**Required work:**
Check each line of the material. Copy those containing "погрузчика".

**Available data:**
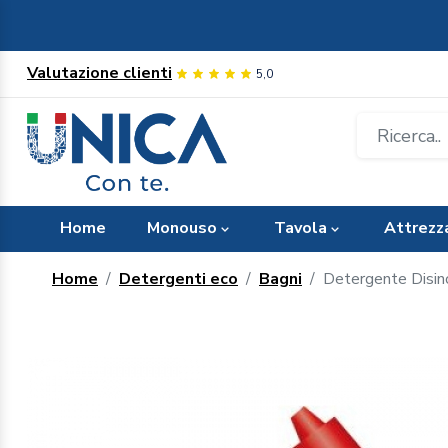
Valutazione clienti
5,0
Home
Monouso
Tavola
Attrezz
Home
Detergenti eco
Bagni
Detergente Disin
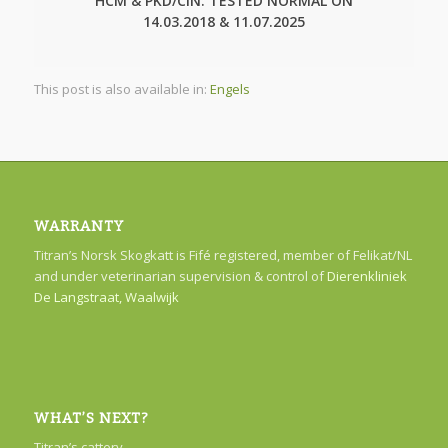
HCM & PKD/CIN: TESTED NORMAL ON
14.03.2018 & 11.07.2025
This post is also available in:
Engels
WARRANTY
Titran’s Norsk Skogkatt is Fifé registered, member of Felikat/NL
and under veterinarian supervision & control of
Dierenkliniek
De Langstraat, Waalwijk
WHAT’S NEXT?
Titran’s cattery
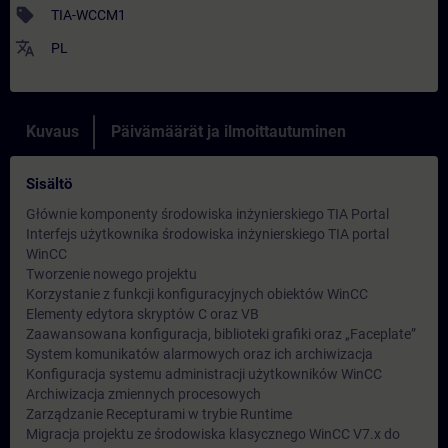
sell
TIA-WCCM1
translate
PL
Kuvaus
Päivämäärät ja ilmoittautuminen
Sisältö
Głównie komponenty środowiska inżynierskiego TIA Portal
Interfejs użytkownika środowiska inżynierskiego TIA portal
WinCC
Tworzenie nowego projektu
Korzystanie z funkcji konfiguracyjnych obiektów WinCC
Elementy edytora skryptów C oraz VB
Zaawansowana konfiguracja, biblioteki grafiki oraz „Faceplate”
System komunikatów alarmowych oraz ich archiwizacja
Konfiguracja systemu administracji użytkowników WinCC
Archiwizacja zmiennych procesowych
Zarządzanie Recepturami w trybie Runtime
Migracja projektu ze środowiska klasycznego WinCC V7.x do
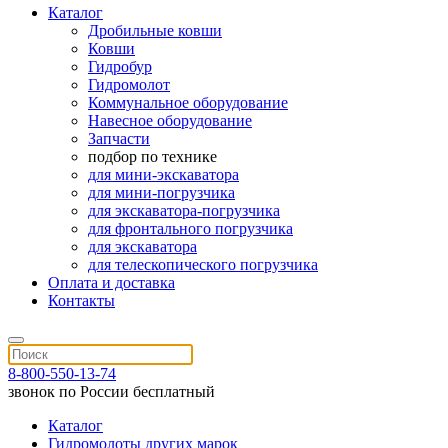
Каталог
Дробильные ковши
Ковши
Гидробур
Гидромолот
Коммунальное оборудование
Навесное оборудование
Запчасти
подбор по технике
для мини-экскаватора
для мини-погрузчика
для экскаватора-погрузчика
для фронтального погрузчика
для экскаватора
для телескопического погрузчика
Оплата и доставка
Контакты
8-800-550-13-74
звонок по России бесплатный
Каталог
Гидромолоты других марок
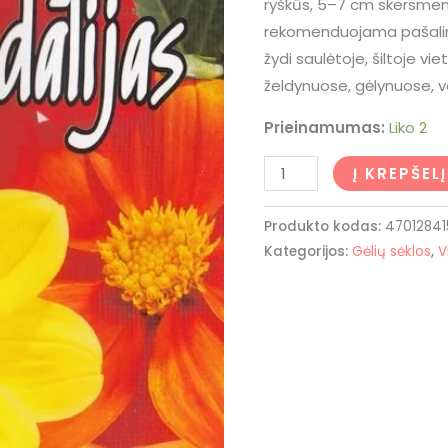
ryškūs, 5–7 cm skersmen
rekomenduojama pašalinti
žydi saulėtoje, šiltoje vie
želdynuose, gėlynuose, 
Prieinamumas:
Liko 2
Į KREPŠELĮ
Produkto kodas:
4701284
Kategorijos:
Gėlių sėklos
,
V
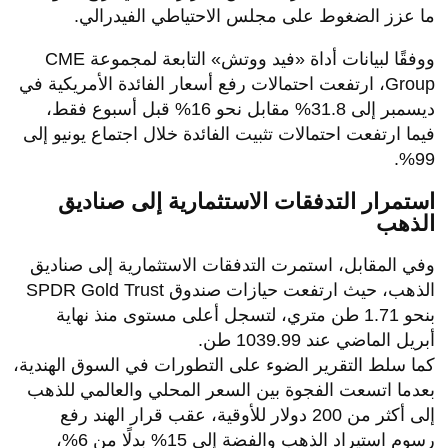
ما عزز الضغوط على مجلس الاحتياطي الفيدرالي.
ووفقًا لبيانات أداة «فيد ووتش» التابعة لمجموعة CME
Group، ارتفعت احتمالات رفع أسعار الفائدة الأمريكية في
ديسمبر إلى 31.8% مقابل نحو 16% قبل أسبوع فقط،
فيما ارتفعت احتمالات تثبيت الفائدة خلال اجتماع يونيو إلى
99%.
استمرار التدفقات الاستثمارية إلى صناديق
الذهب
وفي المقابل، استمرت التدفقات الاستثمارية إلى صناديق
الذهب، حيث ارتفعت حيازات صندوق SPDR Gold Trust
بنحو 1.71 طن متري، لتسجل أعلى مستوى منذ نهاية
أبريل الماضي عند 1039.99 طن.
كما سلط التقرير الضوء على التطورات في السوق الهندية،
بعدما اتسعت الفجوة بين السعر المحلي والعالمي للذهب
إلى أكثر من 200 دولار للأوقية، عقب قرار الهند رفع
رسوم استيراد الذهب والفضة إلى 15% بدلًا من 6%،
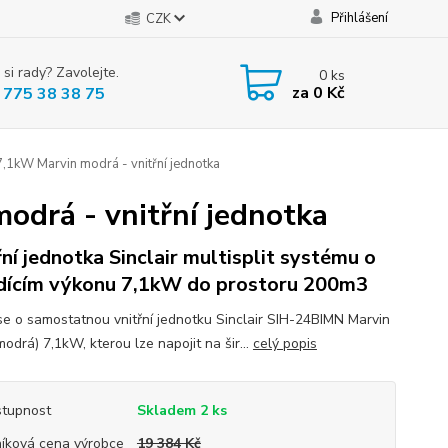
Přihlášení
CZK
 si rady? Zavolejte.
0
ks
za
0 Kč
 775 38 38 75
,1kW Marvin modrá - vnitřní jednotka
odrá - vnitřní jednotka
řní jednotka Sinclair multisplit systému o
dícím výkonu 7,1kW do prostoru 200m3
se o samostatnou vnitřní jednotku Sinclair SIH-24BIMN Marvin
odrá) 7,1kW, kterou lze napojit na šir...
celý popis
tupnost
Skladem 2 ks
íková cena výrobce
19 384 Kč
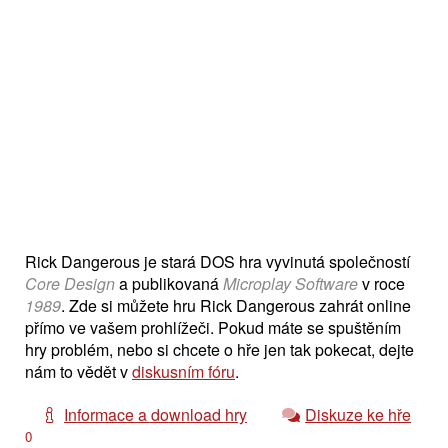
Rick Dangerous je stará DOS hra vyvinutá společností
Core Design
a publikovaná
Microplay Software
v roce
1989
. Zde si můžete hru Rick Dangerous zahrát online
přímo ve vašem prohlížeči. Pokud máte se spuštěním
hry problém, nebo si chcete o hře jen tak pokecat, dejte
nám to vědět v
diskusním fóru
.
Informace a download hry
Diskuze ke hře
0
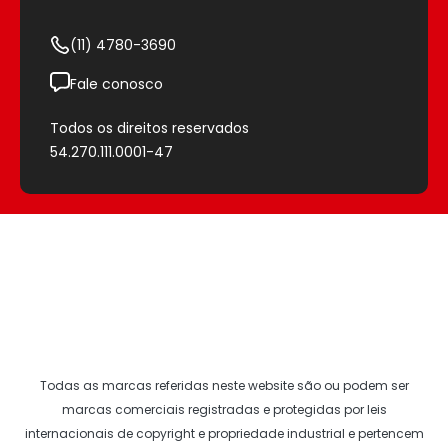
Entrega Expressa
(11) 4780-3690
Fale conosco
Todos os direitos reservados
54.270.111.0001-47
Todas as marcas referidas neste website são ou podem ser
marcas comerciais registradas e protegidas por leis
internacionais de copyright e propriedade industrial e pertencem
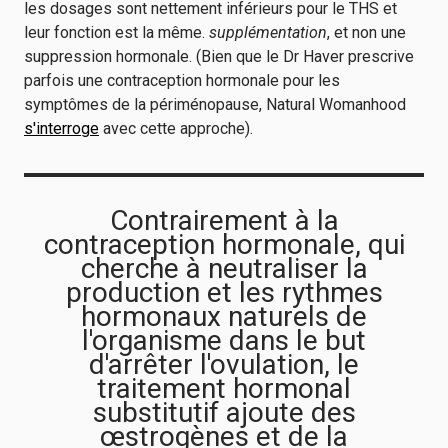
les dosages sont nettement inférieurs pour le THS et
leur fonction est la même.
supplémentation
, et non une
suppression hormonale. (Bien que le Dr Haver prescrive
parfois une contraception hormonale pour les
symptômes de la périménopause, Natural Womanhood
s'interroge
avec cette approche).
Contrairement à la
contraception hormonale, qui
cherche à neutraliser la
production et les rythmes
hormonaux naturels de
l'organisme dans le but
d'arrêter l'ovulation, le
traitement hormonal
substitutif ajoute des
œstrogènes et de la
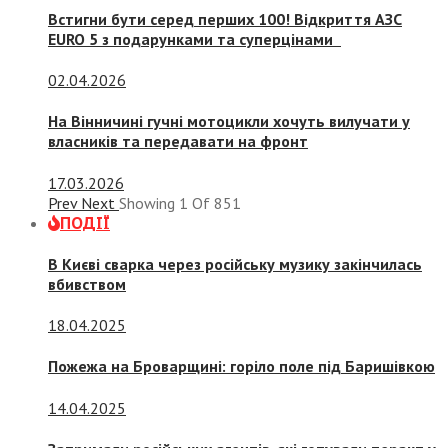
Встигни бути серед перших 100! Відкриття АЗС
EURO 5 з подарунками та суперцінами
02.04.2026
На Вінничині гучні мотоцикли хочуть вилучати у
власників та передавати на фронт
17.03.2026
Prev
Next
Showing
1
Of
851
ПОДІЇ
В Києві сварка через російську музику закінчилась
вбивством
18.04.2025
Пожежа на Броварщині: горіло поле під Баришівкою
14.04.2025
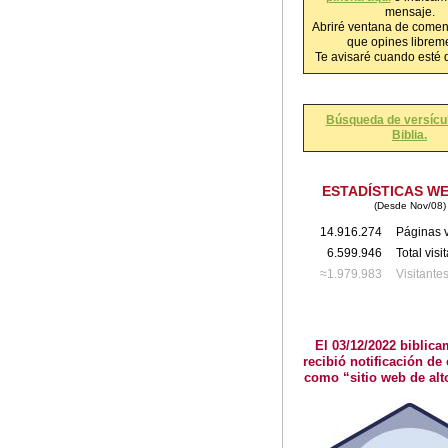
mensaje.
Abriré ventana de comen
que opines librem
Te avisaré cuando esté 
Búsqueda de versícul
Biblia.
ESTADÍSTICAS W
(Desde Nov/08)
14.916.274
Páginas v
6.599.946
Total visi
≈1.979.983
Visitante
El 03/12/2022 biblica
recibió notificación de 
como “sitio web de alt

**Answer to this task:**
для мини-погрузчика
для экскаватора-погрузчика
для фронтального погрузчика
для телескопического погрузчика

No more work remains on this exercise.